No blame game

This first appeared as a Comment in the 10 December issue of Flight International

In the face of any aviation accident there is always a tendency to over-react to the immediate events.
And this is particularly the case when, as with the awful scenes in Glasgow, the crash is quite so public.
The components of the incident – a police helicopter plunging through the roof of a city centre pub full of revellers on a busy Friday night – have lent themselves to producing wall-to-wall coverage in the wider UK media. (By way of comparison one might like to examine the relative number of column inches and reaction devoted to the equally tragic loss of an Embraer 190 and its 33 occupants in the Namibian desert.)
There has, alongside the usual speculation into the accident’s causes, been a tendency to link previous ­incidents involving other Eurocopter types – of which there have been several in Scotland – with the events of 29 November. That is a mistake. Mercedes-Benz ­manufactures both sports cars and trucks, but no self-respecting journalist would attempt to correlate the safety records of these wildly differing road vehicles.

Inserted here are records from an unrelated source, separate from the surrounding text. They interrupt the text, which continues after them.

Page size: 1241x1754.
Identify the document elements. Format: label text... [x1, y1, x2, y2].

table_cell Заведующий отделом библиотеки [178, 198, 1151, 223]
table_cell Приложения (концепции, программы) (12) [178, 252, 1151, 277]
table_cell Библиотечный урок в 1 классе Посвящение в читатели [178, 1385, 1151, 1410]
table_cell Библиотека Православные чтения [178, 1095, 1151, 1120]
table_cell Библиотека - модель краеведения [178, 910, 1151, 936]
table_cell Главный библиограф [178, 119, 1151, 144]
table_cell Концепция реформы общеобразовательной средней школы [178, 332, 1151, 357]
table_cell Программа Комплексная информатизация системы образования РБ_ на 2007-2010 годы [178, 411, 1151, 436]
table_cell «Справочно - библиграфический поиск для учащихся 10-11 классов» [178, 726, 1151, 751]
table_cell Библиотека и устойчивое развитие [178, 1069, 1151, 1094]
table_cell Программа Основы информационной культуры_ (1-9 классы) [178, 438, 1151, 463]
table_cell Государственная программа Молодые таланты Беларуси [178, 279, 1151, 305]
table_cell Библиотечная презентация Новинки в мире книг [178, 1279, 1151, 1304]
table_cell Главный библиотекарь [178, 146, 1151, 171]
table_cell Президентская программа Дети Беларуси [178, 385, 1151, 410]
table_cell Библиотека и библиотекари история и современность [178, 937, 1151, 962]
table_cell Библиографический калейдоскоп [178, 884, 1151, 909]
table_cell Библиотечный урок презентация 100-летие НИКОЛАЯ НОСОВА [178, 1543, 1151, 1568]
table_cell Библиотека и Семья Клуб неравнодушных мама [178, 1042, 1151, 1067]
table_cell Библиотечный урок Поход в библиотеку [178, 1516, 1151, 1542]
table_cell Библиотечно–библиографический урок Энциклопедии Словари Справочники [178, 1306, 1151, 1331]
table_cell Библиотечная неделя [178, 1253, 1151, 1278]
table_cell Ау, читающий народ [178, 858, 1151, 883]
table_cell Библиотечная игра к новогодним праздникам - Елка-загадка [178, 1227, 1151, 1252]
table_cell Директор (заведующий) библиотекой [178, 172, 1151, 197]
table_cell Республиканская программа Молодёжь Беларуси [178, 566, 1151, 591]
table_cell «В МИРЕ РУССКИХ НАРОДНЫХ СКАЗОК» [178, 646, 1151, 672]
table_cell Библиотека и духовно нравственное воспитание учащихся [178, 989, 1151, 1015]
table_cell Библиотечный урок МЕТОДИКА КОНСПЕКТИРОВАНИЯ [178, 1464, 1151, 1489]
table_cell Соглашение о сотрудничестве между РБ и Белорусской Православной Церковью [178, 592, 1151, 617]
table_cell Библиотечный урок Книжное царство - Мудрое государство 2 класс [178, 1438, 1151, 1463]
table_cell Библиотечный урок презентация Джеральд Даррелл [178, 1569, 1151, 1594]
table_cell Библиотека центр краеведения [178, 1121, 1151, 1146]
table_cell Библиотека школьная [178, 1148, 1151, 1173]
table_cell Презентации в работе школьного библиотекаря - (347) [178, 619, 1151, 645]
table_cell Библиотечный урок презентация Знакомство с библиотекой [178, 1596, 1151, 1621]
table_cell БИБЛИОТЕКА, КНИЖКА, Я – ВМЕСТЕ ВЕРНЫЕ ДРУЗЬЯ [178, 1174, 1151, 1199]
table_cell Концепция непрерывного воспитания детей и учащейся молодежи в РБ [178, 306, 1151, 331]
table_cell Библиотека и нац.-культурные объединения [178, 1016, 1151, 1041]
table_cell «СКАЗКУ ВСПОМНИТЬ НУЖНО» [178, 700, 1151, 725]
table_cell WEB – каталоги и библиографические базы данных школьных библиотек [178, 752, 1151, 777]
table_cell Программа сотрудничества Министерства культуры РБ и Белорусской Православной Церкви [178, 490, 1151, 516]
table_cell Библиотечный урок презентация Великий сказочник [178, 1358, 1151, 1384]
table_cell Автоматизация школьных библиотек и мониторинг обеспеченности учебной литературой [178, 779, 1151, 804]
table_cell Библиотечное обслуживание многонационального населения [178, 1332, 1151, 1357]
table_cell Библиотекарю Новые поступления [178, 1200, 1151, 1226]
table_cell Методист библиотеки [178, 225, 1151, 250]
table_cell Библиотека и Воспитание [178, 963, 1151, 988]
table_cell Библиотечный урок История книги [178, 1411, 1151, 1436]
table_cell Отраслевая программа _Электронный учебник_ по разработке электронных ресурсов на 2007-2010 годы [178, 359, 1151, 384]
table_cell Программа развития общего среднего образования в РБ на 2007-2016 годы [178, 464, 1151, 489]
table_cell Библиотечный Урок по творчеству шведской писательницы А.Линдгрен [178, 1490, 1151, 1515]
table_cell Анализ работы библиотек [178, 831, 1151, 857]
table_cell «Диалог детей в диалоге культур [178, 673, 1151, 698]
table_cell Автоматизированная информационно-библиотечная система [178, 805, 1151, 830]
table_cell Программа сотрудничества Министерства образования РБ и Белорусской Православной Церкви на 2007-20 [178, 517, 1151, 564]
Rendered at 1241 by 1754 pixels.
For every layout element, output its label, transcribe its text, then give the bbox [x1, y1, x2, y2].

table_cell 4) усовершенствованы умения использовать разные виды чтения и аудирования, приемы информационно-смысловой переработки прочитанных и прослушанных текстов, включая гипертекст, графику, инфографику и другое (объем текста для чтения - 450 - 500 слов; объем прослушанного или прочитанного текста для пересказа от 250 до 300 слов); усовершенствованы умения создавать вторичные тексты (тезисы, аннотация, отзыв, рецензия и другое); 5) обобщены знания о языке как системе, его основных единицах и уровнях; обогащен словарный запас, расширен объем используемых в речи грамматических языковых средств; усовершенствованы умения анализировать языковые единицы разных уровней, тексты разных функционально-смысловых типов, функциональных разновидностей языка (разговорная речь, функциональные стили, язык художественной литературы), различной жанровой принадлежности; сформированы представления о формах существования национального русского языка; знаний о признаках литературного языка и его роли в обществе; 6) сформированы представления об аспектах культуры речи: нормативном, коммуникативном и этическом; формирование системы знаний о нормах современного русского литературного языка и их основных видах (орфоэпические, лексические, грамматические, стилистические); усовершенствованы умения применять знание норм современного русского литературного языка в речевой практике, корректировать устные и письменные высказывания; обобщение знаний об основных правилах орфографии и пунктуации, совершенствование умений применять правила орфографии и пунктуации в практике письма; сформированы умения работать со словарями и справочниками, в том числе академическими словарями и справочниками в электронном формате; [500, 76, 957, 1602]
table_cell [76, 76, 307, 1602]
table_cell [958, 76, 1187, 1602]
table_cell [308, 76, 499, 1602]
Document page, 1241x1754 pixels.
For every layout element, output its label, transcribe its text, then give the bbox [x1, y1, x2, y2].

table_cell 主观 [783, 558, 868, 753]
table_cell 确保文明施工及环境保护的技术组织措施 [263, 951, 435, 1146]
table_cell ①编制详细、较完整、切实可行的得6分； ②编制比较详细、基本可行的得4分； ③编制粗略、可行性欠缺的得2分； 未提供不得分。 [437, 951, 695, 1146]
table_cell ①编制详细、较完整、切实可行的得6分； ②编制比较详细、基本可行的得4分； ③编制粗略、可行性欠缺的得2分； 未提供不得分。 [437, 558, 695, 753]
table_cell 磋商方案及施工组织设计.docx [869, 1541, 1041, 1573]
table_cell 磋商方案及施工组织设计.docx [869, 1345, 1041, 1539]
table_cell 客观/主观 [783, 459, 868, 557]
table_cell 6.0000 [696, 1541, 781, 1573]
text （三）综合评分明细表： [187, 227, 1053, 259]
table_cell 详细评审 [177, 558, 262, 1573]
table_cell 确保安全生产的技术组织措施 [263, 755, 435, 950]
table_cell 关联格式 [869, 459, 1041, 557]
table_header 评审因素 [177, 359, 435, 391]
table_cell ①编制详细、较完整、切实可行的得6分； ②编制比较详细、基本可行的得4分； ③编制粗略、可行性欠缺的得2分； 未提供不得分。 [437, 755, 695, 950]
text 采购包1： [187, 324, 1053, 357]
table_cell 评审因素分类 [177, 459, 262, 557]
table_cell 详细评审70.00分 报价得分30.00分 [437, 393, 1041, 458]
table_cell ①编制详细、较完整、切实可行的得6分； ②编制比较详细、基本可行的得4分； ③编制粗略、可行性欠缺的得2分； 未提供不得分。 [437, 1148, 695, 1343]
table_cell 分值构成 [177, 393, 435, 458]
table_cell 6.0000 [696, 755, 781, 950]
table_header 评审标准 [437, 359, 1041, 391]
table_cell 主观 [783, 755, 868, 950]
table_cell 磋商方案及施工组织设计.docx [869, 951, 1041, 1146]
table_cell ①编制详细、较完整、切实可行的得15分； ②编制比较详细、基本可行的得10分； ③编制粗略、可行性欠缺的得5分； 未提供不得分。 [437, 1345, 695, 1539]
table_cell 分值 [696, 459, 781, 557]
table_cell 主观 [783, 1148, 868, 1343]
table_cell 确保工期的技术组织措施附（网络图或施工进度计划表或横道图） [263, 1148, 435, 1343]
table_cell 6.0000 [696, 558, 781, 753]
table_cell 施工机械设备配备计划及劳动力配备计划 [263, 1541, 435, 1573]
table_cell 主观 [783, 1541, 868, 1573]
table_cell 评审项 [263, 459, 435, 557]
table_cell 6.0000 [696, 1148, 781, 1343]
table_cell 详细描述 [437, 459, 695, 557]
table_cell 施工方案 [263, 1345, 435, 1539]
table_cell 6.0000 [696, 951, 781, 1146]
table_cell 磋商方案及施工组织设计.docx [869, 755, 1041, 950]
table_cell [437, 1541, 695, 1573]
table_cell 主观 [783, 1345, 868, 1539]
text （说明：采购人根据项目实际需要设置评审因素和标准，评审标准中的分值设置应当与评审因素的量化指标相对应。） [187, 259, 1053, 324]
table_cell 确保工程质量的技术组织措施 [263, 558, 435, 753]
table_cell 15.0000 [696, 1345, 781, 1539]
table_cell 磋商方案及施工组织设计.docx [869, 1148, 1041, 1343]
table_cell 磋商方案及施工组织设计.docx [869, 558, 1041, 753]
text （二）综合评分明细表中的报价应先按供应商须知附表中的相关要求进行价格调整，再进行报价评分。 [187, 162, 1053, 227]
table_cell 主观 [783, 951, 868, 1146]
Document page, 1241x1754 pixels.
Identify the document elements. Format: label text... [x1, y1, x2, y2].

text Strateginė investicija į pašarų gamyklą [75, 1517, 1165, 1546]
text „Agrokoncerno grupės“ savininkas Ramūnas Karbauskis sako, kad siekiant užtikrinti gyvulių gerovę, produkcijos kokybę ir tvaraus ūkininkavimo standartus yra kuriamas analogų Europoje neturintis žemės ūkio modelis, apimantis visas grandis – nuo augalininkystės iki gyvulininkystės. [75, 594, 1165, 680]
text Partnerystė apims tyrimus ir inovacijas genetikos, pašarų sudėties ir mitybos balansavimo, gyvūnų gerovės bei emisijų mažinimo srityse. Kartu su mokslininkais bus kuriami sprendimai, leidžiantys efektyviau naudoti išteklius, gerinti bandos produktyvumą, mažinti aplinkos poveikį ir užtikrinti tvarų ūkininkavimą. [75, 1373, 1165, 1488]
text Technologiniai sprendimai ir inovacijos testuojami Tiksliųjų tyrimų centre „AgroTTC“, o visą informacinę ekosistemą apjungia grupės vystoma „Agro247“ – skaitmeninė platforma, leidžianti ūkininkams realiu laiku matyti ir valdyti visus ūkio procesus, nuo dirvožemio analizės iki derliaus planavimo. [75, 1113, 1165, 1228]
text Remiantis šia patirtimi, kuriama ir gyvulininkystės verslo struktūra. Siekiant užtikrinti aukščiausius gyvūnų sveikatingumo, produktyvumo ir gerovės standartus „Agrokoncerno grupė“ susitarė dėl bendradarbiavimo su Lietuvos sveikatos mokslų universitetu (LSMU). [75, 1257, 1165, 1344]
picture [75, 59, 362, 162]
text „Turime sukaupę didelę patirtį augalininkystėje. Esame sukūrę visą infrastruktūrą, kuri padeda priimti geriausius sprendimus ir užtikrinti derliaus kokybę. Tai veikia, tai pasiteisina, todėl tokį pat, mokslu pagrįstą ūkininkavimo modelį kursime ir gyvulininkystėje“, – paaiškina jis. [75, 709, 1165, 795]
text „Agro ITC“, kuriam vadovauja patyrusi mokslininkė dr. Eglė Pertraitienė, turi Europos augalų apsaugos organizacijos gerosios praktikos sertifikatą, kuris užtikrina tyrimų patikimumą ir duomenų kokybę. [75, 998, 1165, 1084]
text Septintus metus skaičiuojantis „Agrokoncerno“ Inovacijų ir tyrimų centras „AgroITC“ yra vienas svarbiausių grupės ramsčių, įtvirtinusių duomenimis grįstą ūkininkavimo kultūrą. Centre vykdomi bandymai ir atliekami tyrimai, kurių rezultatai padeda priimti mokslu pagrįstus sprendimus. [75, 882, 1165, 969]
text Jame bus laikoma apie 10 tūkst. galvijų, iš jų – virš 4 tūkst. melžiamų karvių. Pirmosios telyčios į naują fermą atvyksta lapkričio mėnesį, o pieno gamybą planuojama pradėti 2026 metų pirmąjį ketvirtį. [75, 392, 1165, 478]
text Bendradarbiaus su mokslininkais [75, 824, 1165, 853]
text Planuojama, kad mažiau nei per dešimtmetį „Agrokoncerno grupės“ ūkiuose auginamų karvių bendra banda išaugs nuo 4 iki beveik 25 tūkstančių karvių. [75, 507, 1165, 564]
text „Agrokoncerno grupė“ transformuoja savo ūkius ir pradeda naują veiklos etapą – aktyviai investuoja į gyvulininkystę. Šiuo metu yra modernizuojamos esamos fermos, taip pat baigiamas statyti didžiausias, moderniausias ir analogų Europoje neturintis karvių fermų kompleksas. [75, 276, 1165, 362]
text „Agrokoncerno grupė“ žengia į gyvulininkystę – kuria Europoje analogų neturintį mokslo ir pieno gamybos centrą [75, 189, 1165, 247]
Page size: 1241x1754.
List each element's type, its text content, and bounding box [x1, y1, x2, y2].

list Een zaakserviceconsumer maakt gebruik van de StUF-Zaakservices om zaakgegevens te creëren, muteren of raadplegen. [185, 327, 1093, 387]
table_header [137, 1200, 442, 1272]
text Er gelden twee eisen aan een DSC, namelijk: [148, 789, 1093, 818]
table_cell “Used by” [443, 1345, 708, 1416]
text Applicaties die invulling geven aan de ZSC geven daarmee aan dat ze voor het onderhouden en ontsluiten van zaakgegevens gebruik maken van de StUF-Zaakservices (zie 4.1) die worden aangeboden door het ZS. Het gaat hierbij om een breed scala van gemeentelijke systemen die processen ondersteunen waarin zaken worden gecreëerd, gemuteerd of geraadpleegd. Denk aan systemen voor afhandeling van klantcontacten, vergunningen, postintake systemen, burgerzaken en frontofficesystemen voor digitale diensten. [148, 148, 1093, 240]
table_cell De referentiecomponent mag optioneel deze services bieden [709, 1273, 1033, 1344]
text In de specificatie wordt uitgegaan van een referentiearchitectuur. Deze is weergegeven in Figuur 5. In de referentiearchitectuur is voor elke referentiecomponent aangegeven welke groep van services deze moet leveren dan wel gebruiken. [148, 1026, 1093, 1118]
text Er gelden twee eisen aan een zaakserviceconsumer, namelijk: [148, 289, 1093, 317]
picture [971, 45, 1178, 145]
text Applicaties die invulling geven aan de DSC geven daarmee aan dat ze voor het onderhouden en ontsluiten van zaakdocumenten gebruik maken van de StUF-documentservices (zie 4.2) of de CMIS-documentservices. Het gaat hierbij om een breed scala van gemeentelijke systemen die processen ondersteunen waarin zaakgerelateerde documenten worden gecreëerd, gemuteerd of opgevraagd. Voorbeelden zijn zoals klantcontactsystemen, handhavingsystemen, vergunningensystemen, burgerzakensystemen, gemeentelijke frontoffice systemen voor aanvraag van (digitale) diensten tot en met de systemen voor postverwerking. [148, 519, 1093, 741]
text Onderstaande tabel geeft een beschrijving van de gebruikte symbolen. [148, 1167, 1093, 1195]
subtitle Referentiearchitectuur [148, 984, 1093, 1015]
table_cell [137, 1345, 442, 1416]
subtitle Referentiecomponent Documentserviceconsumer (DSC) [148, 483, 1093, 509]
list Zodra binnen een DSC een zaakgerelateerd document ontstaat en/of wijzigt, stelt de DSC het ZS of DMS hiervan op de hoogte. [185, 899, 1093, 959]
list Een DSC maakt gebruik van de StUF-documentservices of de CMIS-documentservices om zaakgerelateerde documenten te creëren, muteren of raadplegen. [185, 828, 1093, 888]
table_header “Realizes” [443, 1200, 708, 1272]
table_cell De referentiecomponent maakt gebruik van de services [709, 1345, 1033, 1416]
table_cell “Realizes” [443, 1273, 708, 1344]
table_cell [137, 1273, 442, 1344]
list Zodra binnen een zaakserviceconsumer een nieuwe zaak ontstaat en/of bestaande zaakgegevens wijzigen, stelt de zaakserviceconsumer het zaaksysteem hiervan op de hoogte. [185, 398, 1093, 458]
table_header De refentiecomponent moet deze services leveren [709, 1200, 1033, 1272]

The circumstances of the crash itself remain largely unknown. If anything can be read into the images of the Clutha Vaults and what little information has been ­released by the Air Accidents Investigation Branch, it is that events happened very quickly.
The lack of an emergency call and the seemingly ­vertical descent point towards a rapid escalation of events. However, what lay behind that is still unknown as Flight International went to press. Nonetheless – and this is not to prejudge what the AAIB may ­subsequently conclude – examination of the  EC135’s safety record since its commerical debut in 1997 is ­revealing. It shows that in over 2.9 million hours of ­operation there have been just 45 accidents of any ­seriousness, causing 32 fatalities among passengers and crew.
Clearly that is still 32 deaths too many, but given the huge numbers of the type in operation, that still ­remains a relatively enviable record.
That is not simply because the EC135 is only ­employed as a playboy’s extravagence either. A huge number of the aircraft in operation are used in the emergency medical evacuation role or, as was the case in Glasgow, other blue-light functions.
None of this should diminish the tragedy of the events in Glasgow, of course. And if it transpires that it is a manufacturing defect to blame, that safety record will count for naught.